King Kong an Interracial love story?!

JC
It gets better — the Boondocks takes it there. Now, obviously, this is all said in jest. I mean, look at who is saying it….but…I have heard a couple of people talking about this — that King Kong is symbolic of an interracial love tale. I honestly think this is taking things too far….you can’t compare apples and apes. :|

Comments

  1. julie wrote:

    taking it too far? he hits it right on. king kong, especially the new version, is directly analogous to the black male/white female (and really now, it’s always a blonde female) dialectic that so bothers our nation’s psyche. jackson even made sure to put in a reference to heart of darkness in the film, a novel that deeply explores the intersections of exoticism, imperialism, and race relations.

  2. eric wrote:

    that’s actually a pretty accepted meaning of the film, especially the original version.

  3. Luke wrote:

    http://www.sextelevision.net/archives/episodeArchivesDisplay.asp?segmentID=399&seasonID=8

    Check out the video link “excerpt” on the left below “photos.”

  4. jen chau wrote:

    oops. didn’t realize (or i didn’t want to believe that it was an accepted representation). ya learn something new…[from mmw readers] :)…every day.

  5. justin wrote:

    Racism is so ephemeral. Has’nt everyone had someone make a snyde comment and then when you call them out they plead ignorance. Then you look paranoid or if you explain to them what’s wrong with what they just said you get caught in this self alienating shame spiral, cause everything has a grain of truth. . . . doesn’t it ??????

  6. Ben wrote:

    as in most things, you can see race here if you look for it. however, i agree with jen that calling this a direct reference to anything racial is going a bit too far.

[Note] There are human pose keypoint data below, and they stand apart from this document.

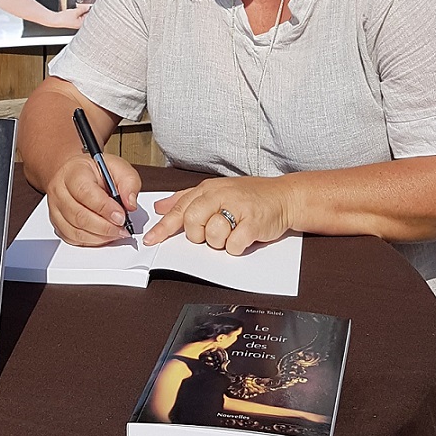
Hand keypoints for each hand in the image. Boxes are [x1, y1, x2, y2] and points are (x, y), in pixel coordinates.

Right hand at [47, 152, 141, 245]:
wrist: (75, 172)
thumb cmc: (95, 170)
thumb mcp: (118, 167)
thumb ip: (128, 182)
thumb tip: (130, 203)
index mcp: (74, 172)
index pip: (85, 193)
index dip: (105, 208)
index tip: (121, 216)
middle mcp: (60, 191)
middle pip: (79, 216)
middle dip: (105, 227)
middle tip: (122, 228)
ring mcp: (56, 208)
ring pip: (75, 231)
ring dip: (100, 236)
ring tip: (116, 232)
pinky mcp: (57, 223)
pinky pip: (73, 238)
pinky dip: (91, 241)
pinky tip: (104, 235)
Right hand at [51, 5, 90, 29]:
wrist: (56, 19)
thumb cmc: (64, 18)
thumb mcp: (75, 12)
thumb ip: (82, 9)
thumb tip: (87, 7)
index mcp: (81, 24)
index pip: (88, 16)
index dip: (89, 10)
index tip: (90, 6)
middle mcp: (79, 24)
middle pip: (85, 16)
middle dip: (84, 10)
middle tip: (83, 6)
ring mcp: (76, 23)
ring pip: (81, 15)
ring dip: (80, 11)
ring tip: (77, 9)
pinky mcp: (72, 20)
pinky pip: (77, 15)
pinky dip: (77, 12)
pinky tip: (74, 10)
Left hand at [143, 176, 294, 255]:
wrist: (283, 196)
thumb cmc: (249, 196)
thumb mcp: (216, 191)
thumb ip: (186, 199)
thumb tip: (161, 207)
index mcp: (209, 189)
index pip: (180, 209)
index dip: (164, 227)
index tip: (151, 240)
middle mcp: (221, 196)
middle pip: (192, 223)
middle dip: (199, 234)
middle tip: (212, 230)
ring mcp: (237, 208)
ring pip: (212, 237)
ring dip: (221, 241)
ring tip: (232, 230)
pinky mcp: (253, 223)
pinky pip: (233, 245)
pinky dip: (237, 246)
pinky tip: (244, 236)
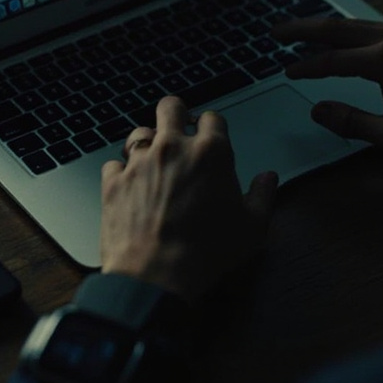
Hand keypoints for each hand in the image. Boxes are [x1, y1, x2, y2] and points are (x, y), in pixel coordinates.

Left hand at [99, 96, 275, 304]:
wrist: (156, 275)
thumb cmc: (207, 252)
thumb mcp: (252, 228)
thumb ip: (263, 196)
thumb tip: (268, 178)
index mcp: (210, 153)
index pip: (213, 118)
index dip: (213, 127)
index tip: (211, 139)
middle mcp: (172, 148)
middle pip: (170, 107)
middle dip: (176, 114)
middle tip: (179, 130)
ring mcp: (139, 163)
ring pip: (139, 132)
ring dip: (148, 143)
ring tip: (153, 161)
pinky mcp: (113, 181)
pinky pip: (114, 164)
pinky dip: (121, 172)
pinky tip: (129, 186)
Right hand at [271, 17, 382, 153]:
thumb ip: (354, 123)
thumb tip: (318, 110)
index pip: (330, 60)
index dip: (304, 67)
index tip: (286, 71)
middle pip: (336, 27)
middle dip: (302, 29)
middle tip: (275, 31)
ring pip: (357, 21)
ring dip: (327, 25)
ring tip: (304, 29)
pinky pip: (377, 22)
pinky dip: (353, 27)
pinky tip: (350, 35)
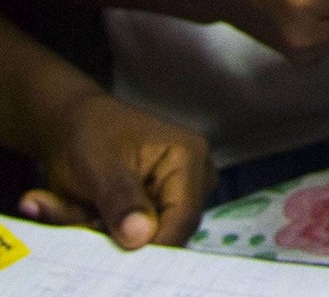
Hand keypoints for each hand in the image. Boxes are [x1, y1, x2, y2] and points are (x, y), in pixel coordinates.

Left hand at [19, 87, 212, 247]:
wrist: (78, 127)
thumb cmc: (91, 136)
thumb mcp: (99, 165)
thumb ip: (121, 199)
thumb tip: (141, 237)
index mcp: (189, 158)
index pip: (183, 219)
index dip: (152, 246)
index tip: (113, 255)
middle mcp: (196, 177)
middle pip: (169, 231)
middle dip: (123, 238)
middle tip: (87, 220)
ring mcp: (182, 192)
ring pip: (151, 237)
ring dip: (113, 235)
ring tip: (86, 212)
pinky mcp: (165, 206)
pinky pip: (142, 236)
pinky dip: (111, 233)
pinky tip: (93, 213)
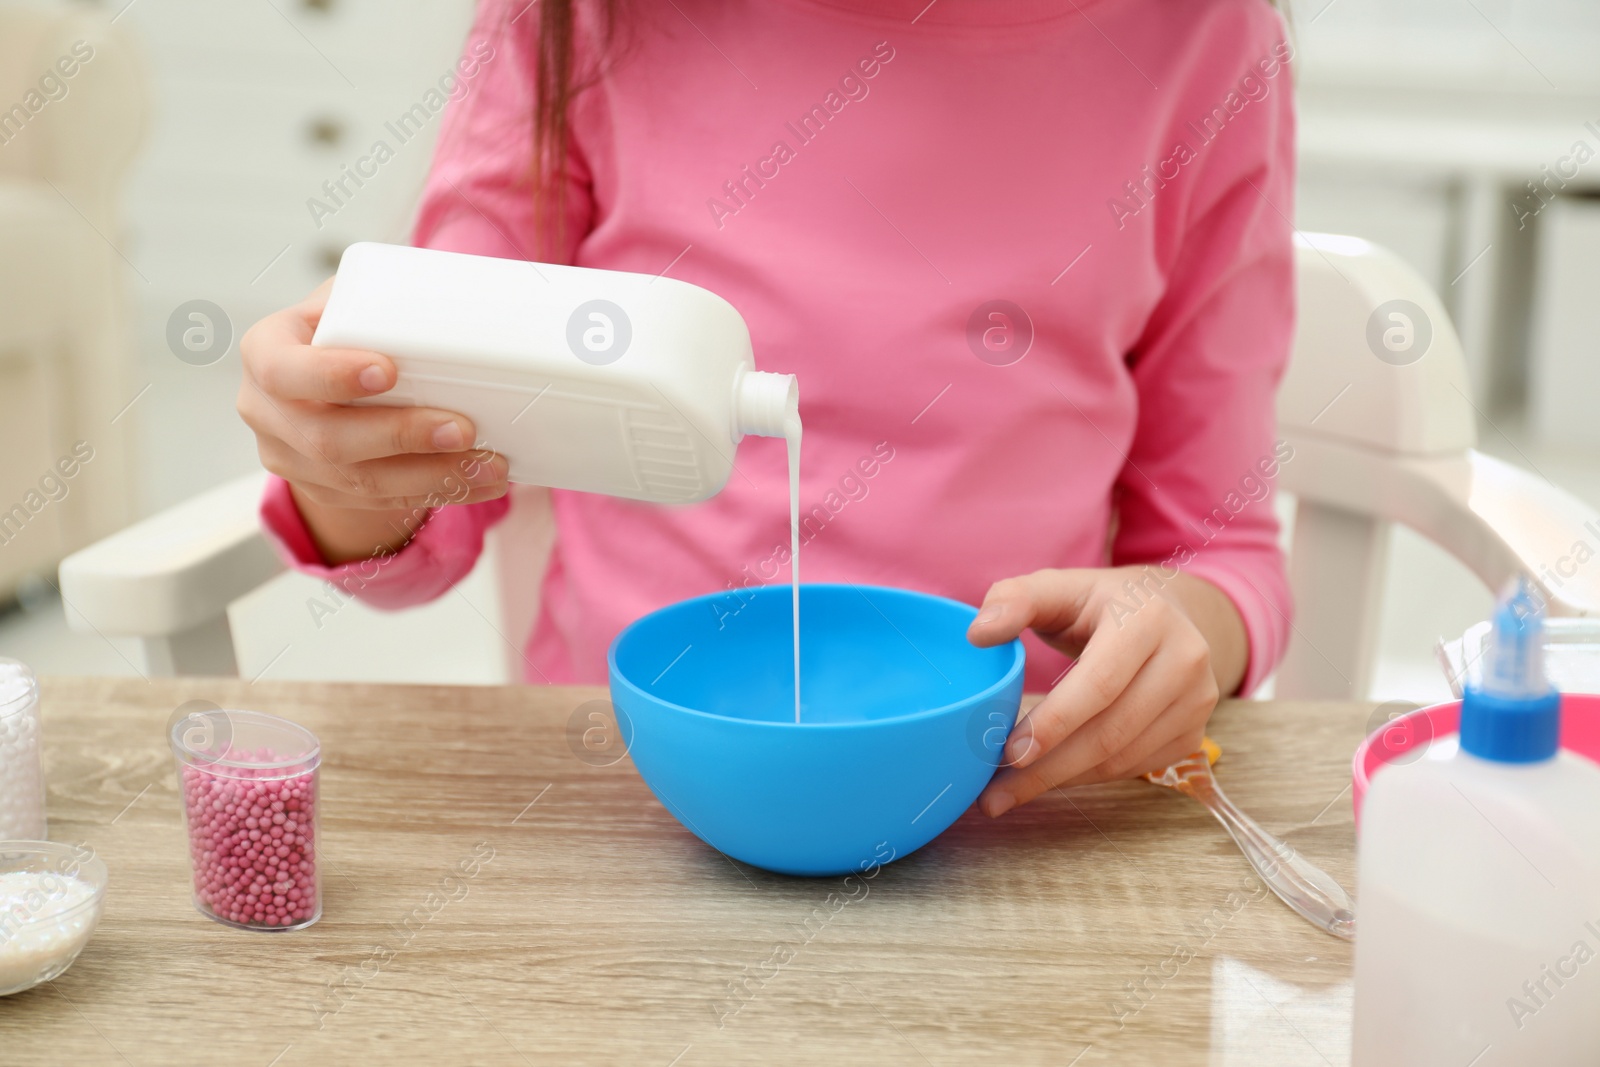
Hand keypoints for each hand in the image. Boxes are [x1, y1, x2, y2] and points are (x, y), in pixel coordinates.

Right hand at [237, 278, 508, 561]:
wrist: (325, 378)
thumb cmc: (346, 326)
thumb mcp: (346, 297)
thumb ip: (377, 293)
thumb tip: (455, 292)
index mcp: (265, 353)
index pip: (284, 370)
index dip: (331, 375)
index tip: (388, 369)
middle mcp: (266, 412)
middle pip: (326, 439)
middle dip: (401, 437)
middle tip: (463, 428)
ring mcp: (291, 460)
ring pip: (361, 483)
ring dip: (433, 476)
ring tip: (490, 463)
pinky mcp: (325, 493)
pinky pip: (383, 504)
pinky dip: (438, 493)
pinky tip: (480, 482)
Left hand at [965, 567, 1247, 816]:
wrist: (1169, 613)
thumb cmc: (1099, 603)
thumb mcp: (1058, 587)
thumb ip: (1014, 600)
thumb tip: (979, 633)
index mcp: (1148, 619)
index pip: (1100, 683)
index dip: (1055, 723)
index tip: (1009, 753)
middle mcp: (1184, 660)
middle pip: (1110, 731)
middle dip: (1047, 768)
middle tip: (993, 794)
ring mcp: (1196, 701)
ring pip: (1121, 759)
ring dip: (1061, 780)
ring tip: (1008, 791)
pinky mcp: (1194, 733)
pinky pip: (1133, 769)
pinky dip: (1086, 778)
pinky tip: (1049, 777)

    the obvious reference is to the much more fundamental conflict of civilization vs. savagery. however, because of the way our history has unfolded - african slavery, european imperialism, etc. - the white/black dynamic has also taken on aspects of the civilization/savagery conflict. because of that correlation, it is impossible, in my view, to make a film about the C/S conflict without people assuming you’re “really” talking about race.

    regardless of whether or not it’s “accepted”, before you accept that meaning of the film, ask yourself, why would you accept a gorilla as a representation of a black man?

    there are plenty of films that *actually* deal with interracial relationships, most of them poorly. let a monster movie be a monster movie.

  7. Kaonashi wrote:

    The original movie made it even more obvious. I like Peter Jackson’s films but I won’t be spending my money on this one.

  8. justin wrote:

    Civilisation vs. savagery. Yeah I think primitivism vs. modernism is to transparently racist. (White folks trying to push other civilisations, worlds, people, into the past ). Has anyone noticed that a jungle is just a forest without native white people?

  9. justin wrote:

    I don’t want to be mean but I think Bens likes to divide and conquer. ‘Separate this separate that’. Maybe he could talk to the skinheads in my neighbourhood and get them to separate race from immigration issues, so instead of having a problem with me they could just deal with my mother, while I stroke my chin or stare at my navel.

  10. Anonymous wrote:

    You cannot watch the classic 1933 King Kong and NOT see the racist overtones. It’s also in the 1976 version, but not as obvious.

  11. Tarzan & Jane wrote:

    “the new version, is directly analogous to the black male/white female (and really now, it’s always a blonde female) dialectic that so bothers our nation’s psyche.”

    Actually, in the old version, it was more Afrophobic and one-way. The trophy blonde was an objectified victim - terrified by Kong.

    In the new version, society has fast-forwarded 70-odd years past anti-miscegenation laws into the latest craze of Black-on-blonde internet porn. Jackson thus updates and idealizes the inter-special relationship - while sticking with archaic gender-roles - hyperbolized by casting the male as a giant prehistoric ape and the woman as a relatively diminutive Barbie doll. Kong impresses her with his brute strength and stalking devotion - Watts him with her pretty face and cutesy tricks (while still taking a neo-feminist dom role in their relationship). Kong is a heavily-sympathized with sub and Watts an self-empowered dom sex toy.

    The only thing missing from this movie was a computer-enhanced graphic sex scene between beauty and the beast…with Watts pounding a strap-on donkey dong in Kong, of course…and him squealing like a 25′ happy pig in shyt!